### READING TEXT
_____
# Can I ask your opinion?



## Golf-Happy (May 22, 2006)

Hello. I hope it is o.k. to ask this in the forum. I am putting out an e-book that has helped several different people lower their golf score, and I am needing the opinions of other golfers concerning the book. I have a short 4-question survey with which to gather these opinions. If you will click on the link at the end of this post, and take just 2 minutes to fill out the survey, then just reply to this post and let me know that you have done so, then I will immediately send you, by e-mail, a downloadable version of the product as it now stands. (Right now it is now in unedited e-book form -- fully useable, just not "polished up" yet.) I appreciate your time, and you should get quite a bit of use out of the e-book! Here is the link that will take you directly to the 2-minute survey: http://www.surveymonkey.com/s.asp?u=19432172931


----------



## Spider John (May 7, 2006)

Done & happy to help:thumbsup:


----------



## Golf-Happy (May 22, 2006)

Thanks, Spider John! I have sent you a private message asking for your e-mail address, so that I can send you the e-book!


----------



## dblcorona (May 16, 2006)

Survey done. Interesting idea.


----------



## Golf-Happy (May 22, 2006)

Hi Dbl... thanks for doing the survey. I will send you a private message too, in order to ask for your address so that I can send you the "winning touch in golf" e-book!

Spider John... I have sent you your e-book. Thanks again.


----------



## Zanzer (Apr 19, 2006)
_____
### DATA LISTING
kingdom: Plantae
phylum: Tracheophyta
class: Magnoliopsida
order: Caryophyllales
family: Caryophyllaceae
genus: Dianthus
_____
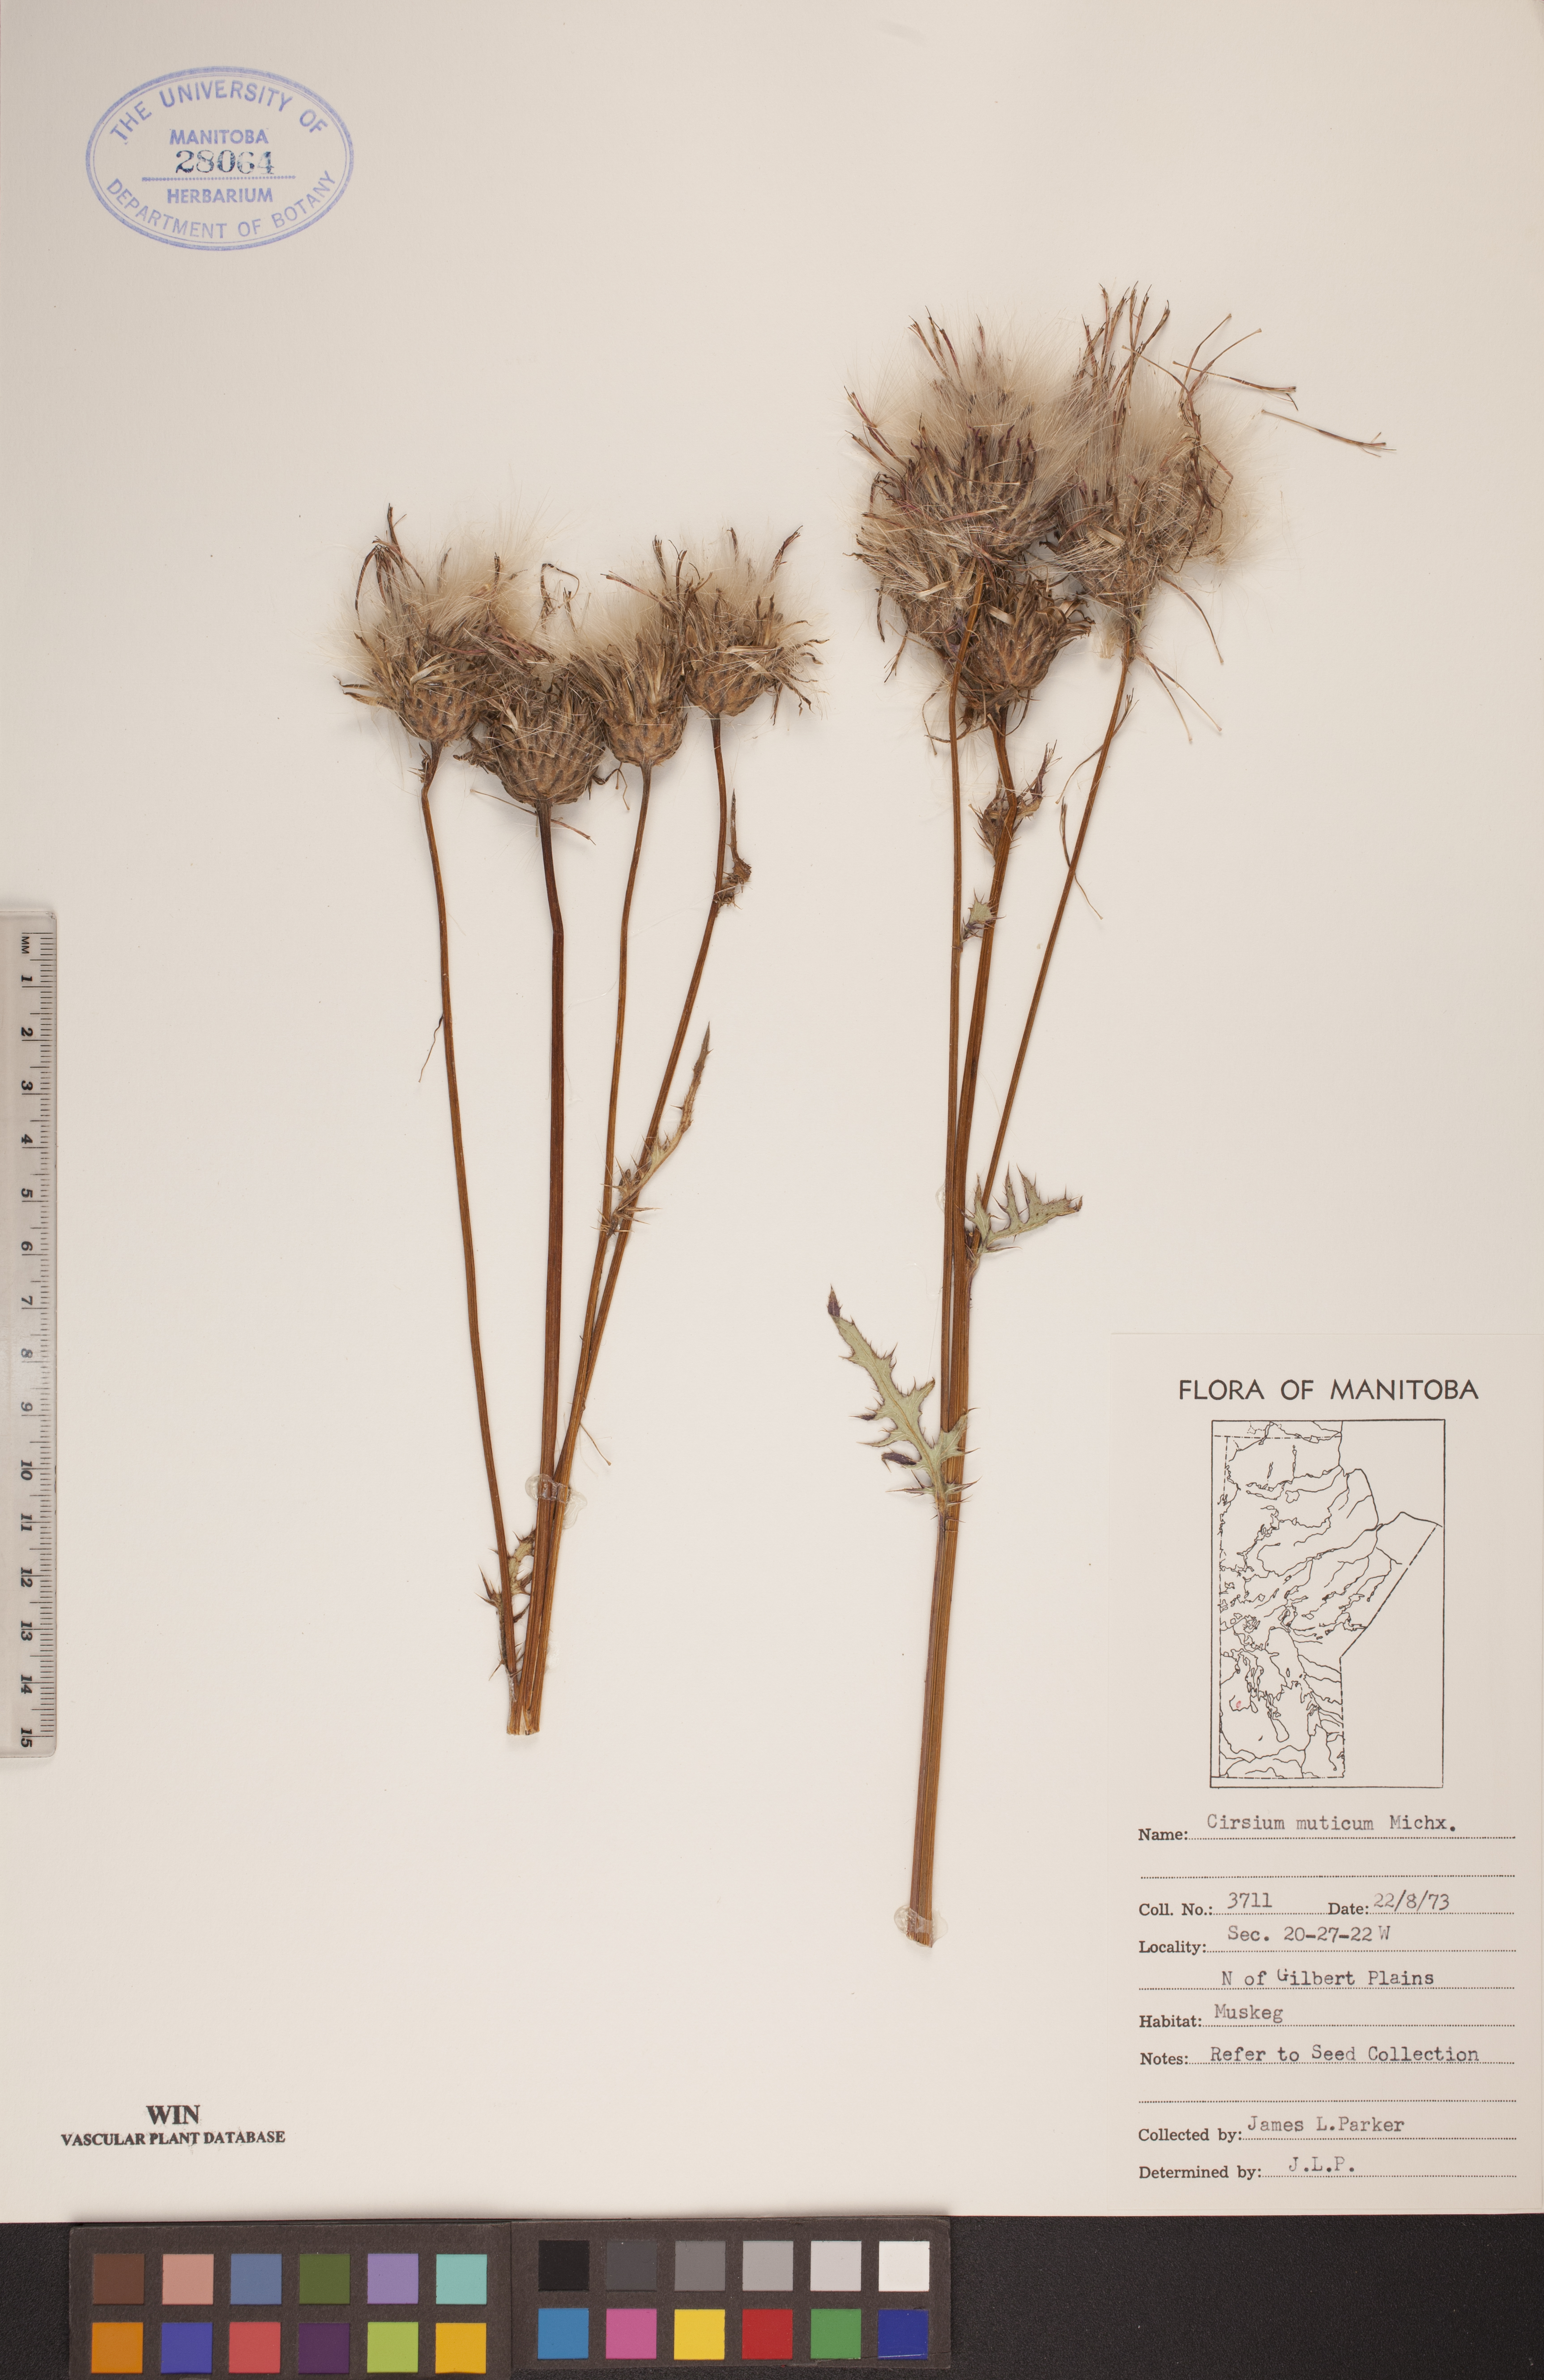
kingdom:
_____
### WRITTEN INSTRUCTION 1
Name every user who posted in the forum thread about the golf e-book survey.
### WRITTEN INSTRUCTION 2
In the golf e-book thread, how many questions are on the survey that Golf-Happy links to?
### WRITTEN INSTRUCTION 3
Continue the golf e-book thread by writing the post that follows Zanzer's heading.

### WRITTEN RESPONSE 1
Golf-Happy, Spider John, dblcorona, Zanzer

### WRITTEN RESPONSE 2
Four.

### WRITTEN RESPONSE 3
Finished


----------



## Spider John (May 7, 2006)

Golf-Happy said:


> Hi Dbl... thanks for doing the survey. I will send you a private message too, in order to ask for your address so that I can send you the "winning touch in golf" e-book!
> 
> Spider John... I have sent you your e-book. Thanks again.


GH, thanks mate - arrived safe & sound - I think there's definitely some benefit in it, just have to sit down & absorb it!!! Well done & thank you again :thumbsup:


----------



## Deep (May 23, 2006)

Did the survey, hope it helps you out. Seems like you have the spirit enough to make yourself a couple of bucks with this product if you do make it.


----------



## janmolby (Aug 16, 2006)

*I know I'm a bit late but...*

I have completed the survey, any chance of receiving the e-book at this late stage?


----------



## scott.cant.putt (Apr 20, 2006)

yeh me 2, im very interested in reading what u have to offer


----------



## 373 (Jun 9, 2006)

Survey done... That's a really interesting way to do your market research...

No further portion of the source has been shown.